ヤスマツコナジラミ1 ヤスマツコナジラミ2
   
         ヤスマツコナジラミ3
 尻尾のないカブトガニのように見える。
ヤスマツコナジラミ4
 図鑑の説明では以下のとおりである。
 ヤスマツコナジラミ Pentaleyrodes hasumastui 【原色日本昆虫図鑑(保育社)】
・蛹殻は青みを帯びた黒色で、長さ1.2mm、幅1mm内外。楕円形で平たく、体周にそって細かい帯状に灰色、頭胸上に2対の白斑、腹部両側に1対のたての白帯があるが、これらの白斑がしばしば拡大して体周に達し、全体灰白色で体の中央にたての黒帯が1本通っているような個体がある(特にイヌガシに寄生した場合)。体周には亜縁部そって長毛がある。管状孔は小さくほぼ円形。カゴノキ、タブノキ、シロダモ、イヌガシ、ゲッケイジュ、ヤマコウバシなどのクスノキ科の植物の葉裏に寄生する。成虫や詳しい生活史は未知。
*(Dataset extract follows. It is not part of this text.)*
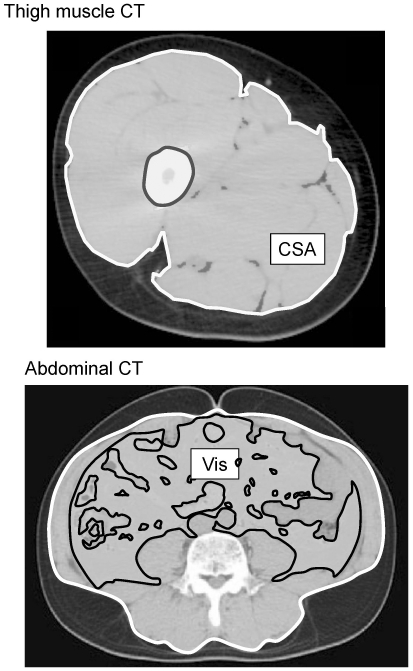
Thigh muscle CT (top) at the mid-thigh level and abdominal CT (bottom) at umbilicus level.Thigh muscle cross-sectional area (CAS) and visceral fat area (Vis) were obtained.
 ふだんの意識の外の世界にも、いろいろな生物が生息しているものである。この昆虫はカゴノキが大好きなようで、葉裏にしがみついてじっとしていたのである。

 コナジラミのお仲間で樹木に取り付くものとして、このほかにミカンコナジラミ(柑橘類など)、アオキコナジラミ(柑橘類など多種)、マーラットコナジラミ(柑橘類など)の名を目にする。
 また、農作物に取り付くものとして、オンシツコナジラミ(キュウリなど)、タバココナジラミ(トマト、ナス、キュウリなど)、シルバーリーフコナジラミ(トマトなど)の名のコナジラミ類が知られていて、農作物被害が認められているほか、この防除に関する情報も見られる。また、農作物ではウイルス病を媒介することもあるとされ、各地で問題になっているそうである。
 先のカゴノキでは、このコナジラミが付いた葉が直接的なダメージを受けているようには見えなかったが、全体としては黄変した葉が目についた。